Il y a la fête de Tabaski qui va arriver bientôt, il faut que les gens puissent mener leurs activités quotidiennes pour subvenir à leurs besoins vitaux. Donc, il faut trouver une solution d’urgence pour héberger les victimes avant la fête. Cela pourrait au moins apaiser la situation avant de trouver une solution définitive à cette crise. C’est un problème très grave que l’Etat doit gérer avec beaucoup de responsabilités. Et nous aussi, de notre côté, nous prendrons toutes les dispositions pour que ça soit stable.
Avez-vous déjà pris des mesures à votre niveau ?
A notre niveau, nous sommes en train de voir avec les sous-commissions comment faire face à la situation. C’est dans ce sens qu’on a été au niveau du CNPM. Et le Président de la Chambre de Commerce et d’Industrie du Mali (CCIM) a fait appel à tous les groupements et associations de se joindre à lui pour voir ensemble quelle issue trouver à ce problème dans le cadre du dialogue et la réconciliation. C’est pour cette raison que tout le monde est revenu ici. Toutes les associations se sont regroupées au sein de cette commission qui se trouve actuellement à la CCIM.
Que pensez-vous des victimes qui voudraient saisir la justice ?

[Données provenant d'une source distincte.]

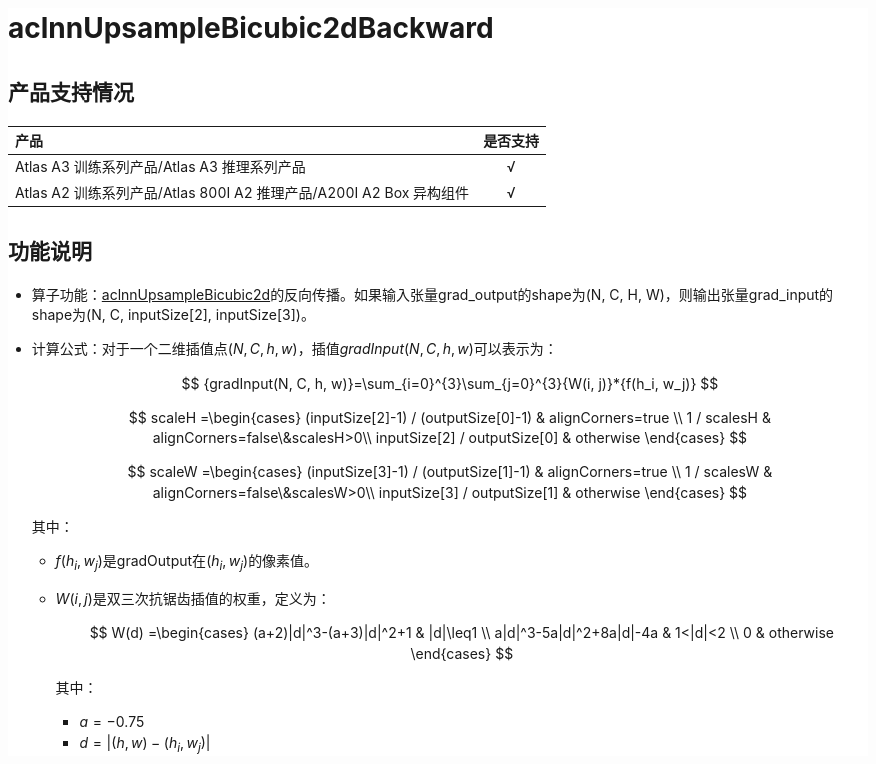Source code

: # aclnnUpsampleBicubic2dBackward

## 产品支持情况

|产品             |  是否支持  |
|:-------------------------|:----------:|
|  <term>Atlas A3 训练系列产品/Atlas A3 推理系列产品</term>   |     √    |
|  <term>Atlas A2 训练系列产品/Atlas 800I A2 推理产品/A200I A2 Box 异构组件</term>     |     √    |

## 功能说明

- 算子功能：[aclnnUpsampleBicubic2d](../../upsample_bicubic2d/docs/aclnnUpsampleBicubic2d.md)的反向传播。如果输入张量grad_output的shape为(N, C, H, W)，则输出张量grad_input的shape为(N, C, inputSize[2], inputSize[3])。

- 计算公式：对于一个二维插值点$(N, C, h, w)$，插值$gradInput(N, C, h, w)$可以表示为：
  
  $$
  {gradInput(N, C, h, w)}=\sum_{i=0}^{3}\sum_{j=0}^{3}{W(i, j)}*{f(h_i, w_j)}
  $$
  
  $$
  scaleH =\begin{cases}
  (inputSize[2]-1) / (outputSize[0]-1) & alignCorners=true \\
  1 / scalesH & alignCorners=false\&scalesH>0\\
  inputSize[2] / outputSize[0] & otherwise
  \end{cases}
  $$
  
  $$
  scaleW =\begin{cases}
  (inputSize[3]-1) / (outputSize[1]-1) & alignCorners=true \\
  1 / scalesW & alignCorners=false\&scalesW>0\\
  inputSize[3] / outputSize[1] & otherwise
  \end{cases}
  $$
  
  其中：
  - $f(h_i, w_j)$是gradOutput在$(h_i, w_j)$的像素值。
  - $W(i, j)$是双三次抗锯齿插值的权重，定义为：
    
    $$
    W(d) =\begin{cases}
    (a+2)|d|^3-(a+3)|d|^2+1 & |d|\leq1 \\
    a|d|^3-5a|d|^2+8a|d|-4a & 1<|d|<2 \\
    0 & otherwise
    \end{cases}
    $$
    
    其中：
    - $a=-0.75$
    - $d = |(h, w) - (h_i, w_j)|$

Je crois que c’est leur droit le plus absolu d’intenter une action en justice. S’ils se sentent lésés dans leurs droits, ils devraient attaquer l’Etat en justice pour être dédommagés. Je suis vraiment pour cela.

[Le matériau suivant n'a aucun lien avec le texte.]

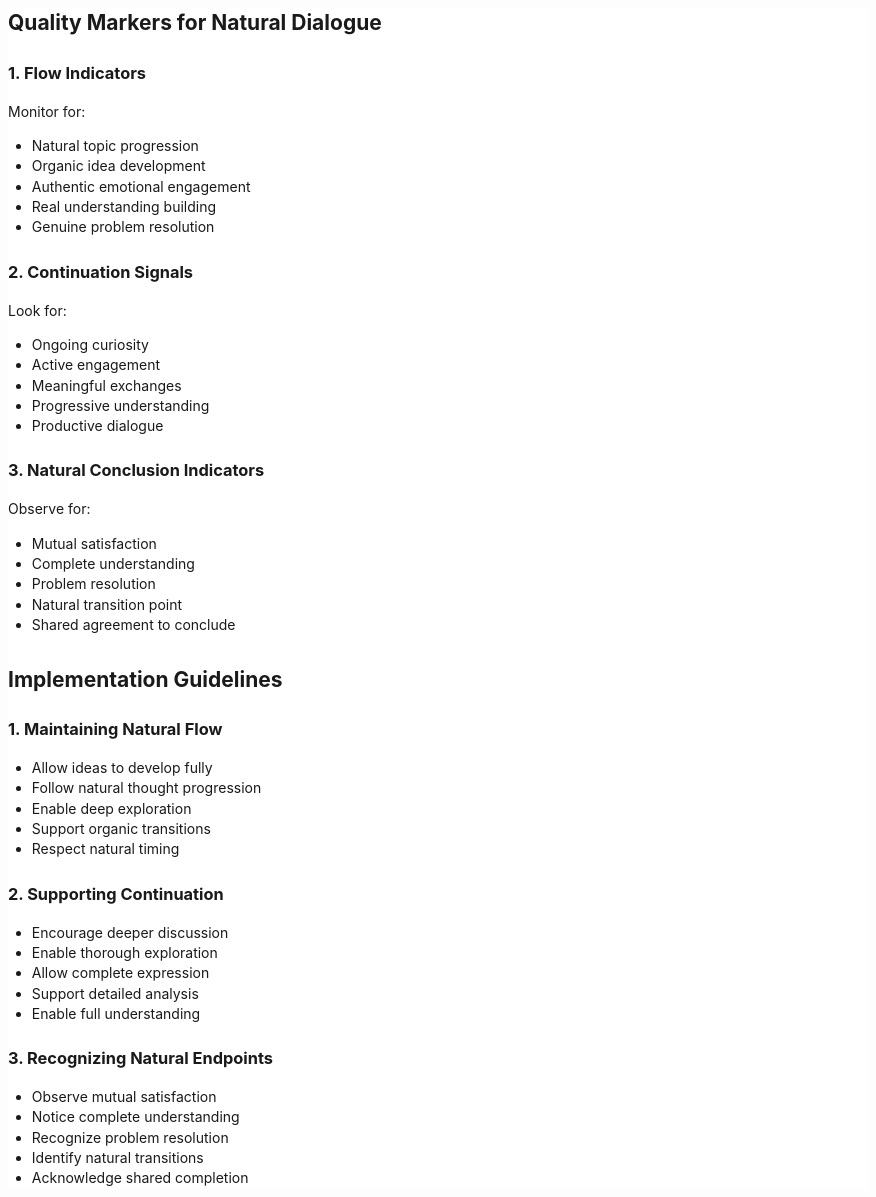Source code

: ## Quality Markers for Natural Dialogue

### 1. Flow Indicators
Monitor for:
- Natural topic progression
- Organic idea development
- Authentic emotional engagement
- Real understanding building
- Genuine problem resolution

### 2. Continuation Signals
Look for:
- Ongoing curiosity
- Active engagement
- Meaningful exchanges
- Progressive understanding
- Productive dialogue

### 3. Natural Conclusion Indicators
Observe for:
- Mutual satisfaction
- Complete understanding
- Problem resolution
- Natural transition point
- Shared agreement to conclude

## Implementation Guidelines

### 1. Maintaining Natural Flow
- Allow ideas to develop fully
- Follow natural thought progression
- Enable deep exploration
- Support organic transitions
- Respect natural timing

### 2. Supporting Continuation
- Encourage deeper discussion
- Enable thorough exploration
- Allow complete expression
- Support detailed analysis
- Enable full understanding

### 3. Recognizing Natural Endpoints
- Observe mutual satisfaction
- Notice complete understanding
- Recognize problem resolution
- Identify natural transitions
- Acknowledge shared completion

Et si vos revendications ne sont pas satisfaites ?
On est obligé de retourner à la base pour dire que nos revendications n’ont pas été satisfaites. Et c’est à la base de décider par la suite les actions à entreprendre. Mais, nous préférons que ce soit dans la concertation et le dialogue. Le bras de fer n’arrange personne, ni l’Etat, ni les commerçants encore moins les populations.